■ **Work to complete**
Restate the entries word for word and skip every image.

────────

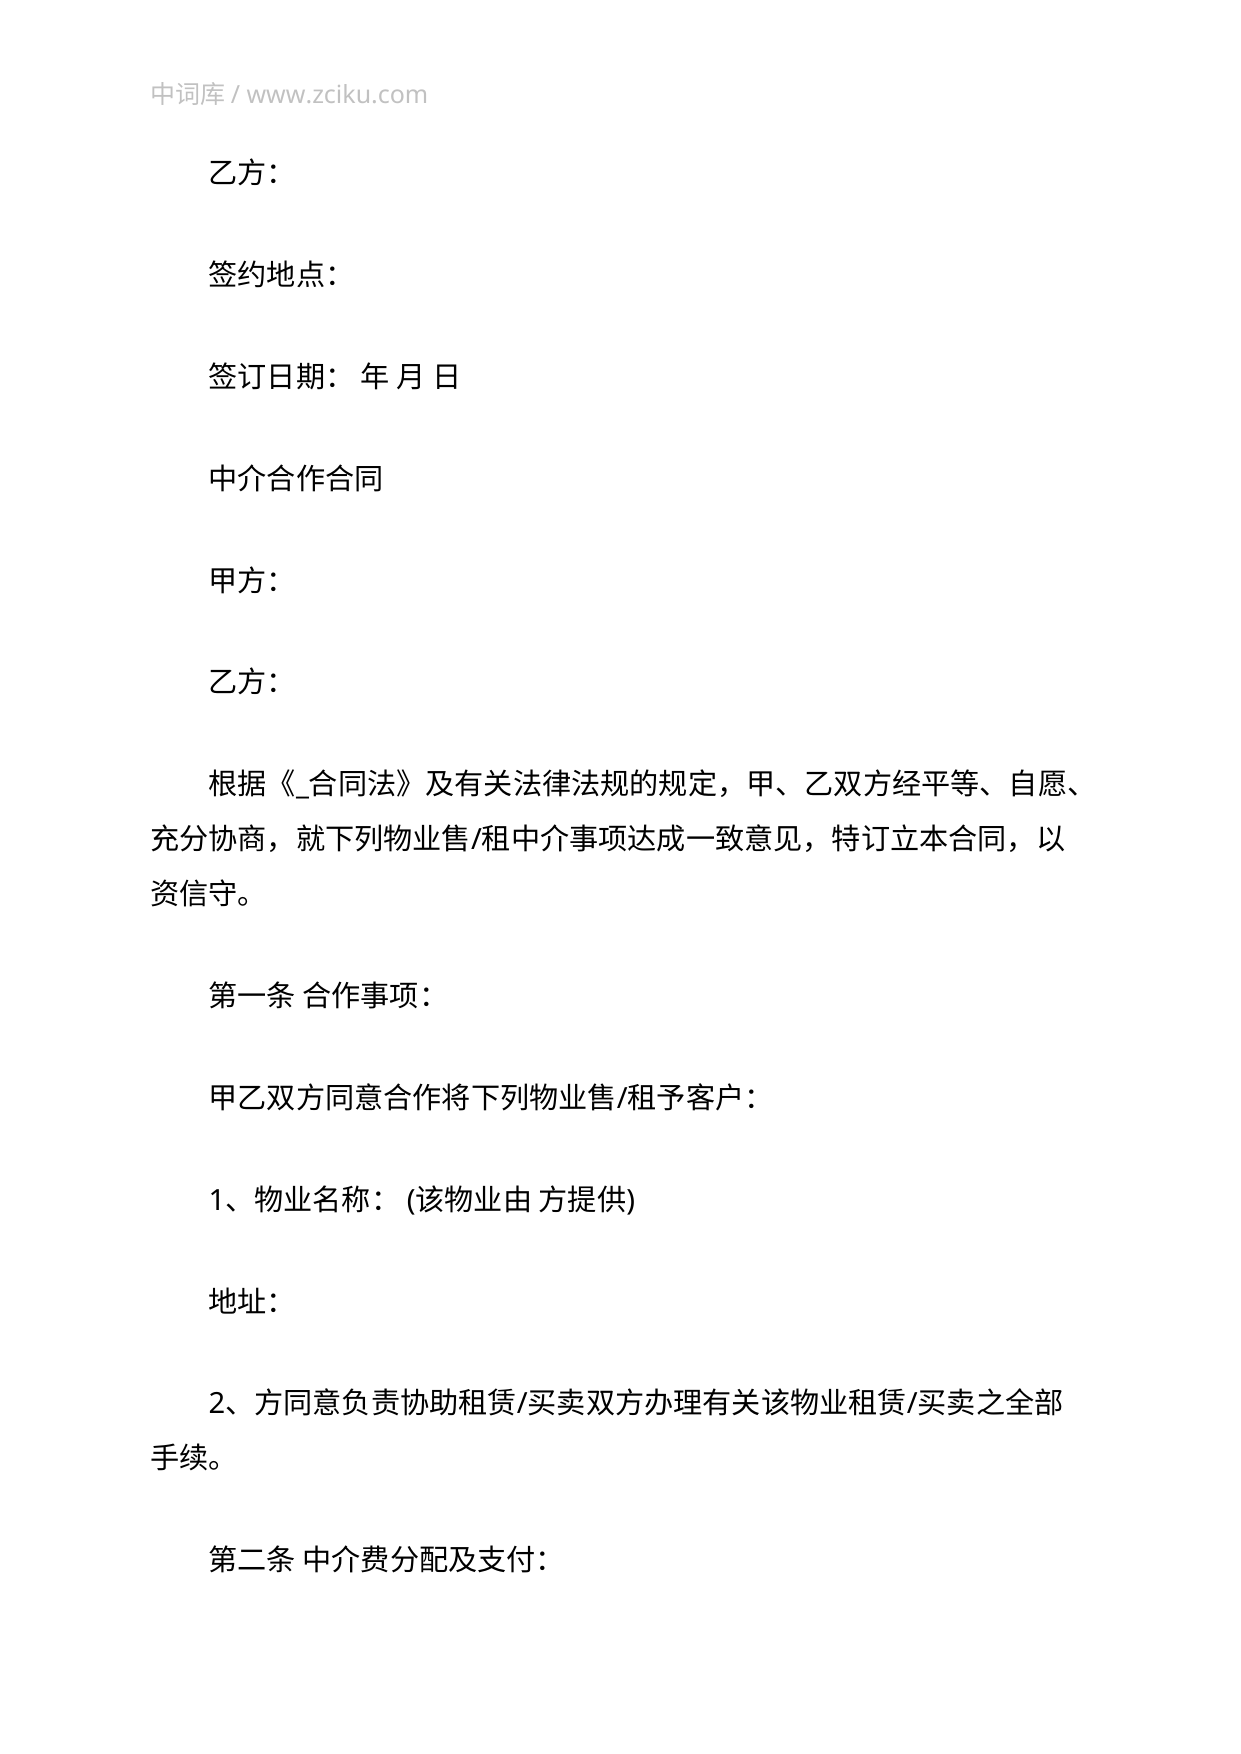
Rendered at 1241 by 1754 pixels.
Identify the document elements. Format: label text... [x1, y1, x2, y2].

text 甲方： [150, 557, 1090, 599]
text 第二条 中介费分配及支付： [150, 1537, 1090, 1579]
text 根据《_合同法》及有关法律法规的规定，甲、乙双方经平等、自愿、充分协商，就下列物业售/租中介事项达成一致意见，特订立本合同，以资信守。 [150, 761, 1090, 913]
text 签约地点： [150, 252, 1090, 294]
text 地址： [150, 1278, 1090, 1320]
text 1、物业名称： (该物业由 方提供) [150, 1176, 1090, 1218]
text 中介合作合同 [150, 455, 1090, 498]
text 乙方： [150, 150, 1090, 192]
text 签订日期： 年 月 日 [150, 353, 1090, 396]
text 第一条 合作事项： [150, 972, 1090, 1015]
text 甲乙双方同意合作将下列物业售/租予客户： [150, 1074, 1090, 1117]
text 乙方： [150, 659, 1090, 701]
text 2、方同意负责协助租赁/买卖双方办理有关该物业租赁/买卖之全部手续。 [150, 1380, 1090, 1477]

────────

■ **Solution to this task**
Rendered at 1241 by 1754 pixels.
Identify the document elements. Format: label text... [x1, y1, x2, y2].

text 甲方： [150, 557, 1090, 599]
text 第二条 中介费分配及支付： [150, 1537, 1090, 1579]
text 根据《_合同法》及有关法律法规的规定，甲、乙双方经平等、自愿、充分协商，就下列物业售/租中介事项达成一致意见，特订立本合同，以资信守。 [150, 761, 1090, 913]
text 签约地点： [150, 252, 1090, 294]
text 地址： [150, 1278, 1090, 1320]
text 1、物业名称： (该物业由 方提供) [150, 1176, 1090, 1218]
text 中介合作合同 [150, 455, 1090, 498]
text 乙方： [150, 150, 1090, 192]
text 签订日期： 年 月 日 [150, 353, 1090, 396]
text 第一条 合作事项： [150, 972, 1090, 1015]
text 甲乙双方同意合作将下列物业售/租予客户： [150, 1074, 1090, 1117]
text 乙方： [150, 659, 1090, 701]
text 2、方同意负责协助租赁/买卖双方办理有关该物业租赁/买卖之全部手续。 [150, 1380, 1090, 1477]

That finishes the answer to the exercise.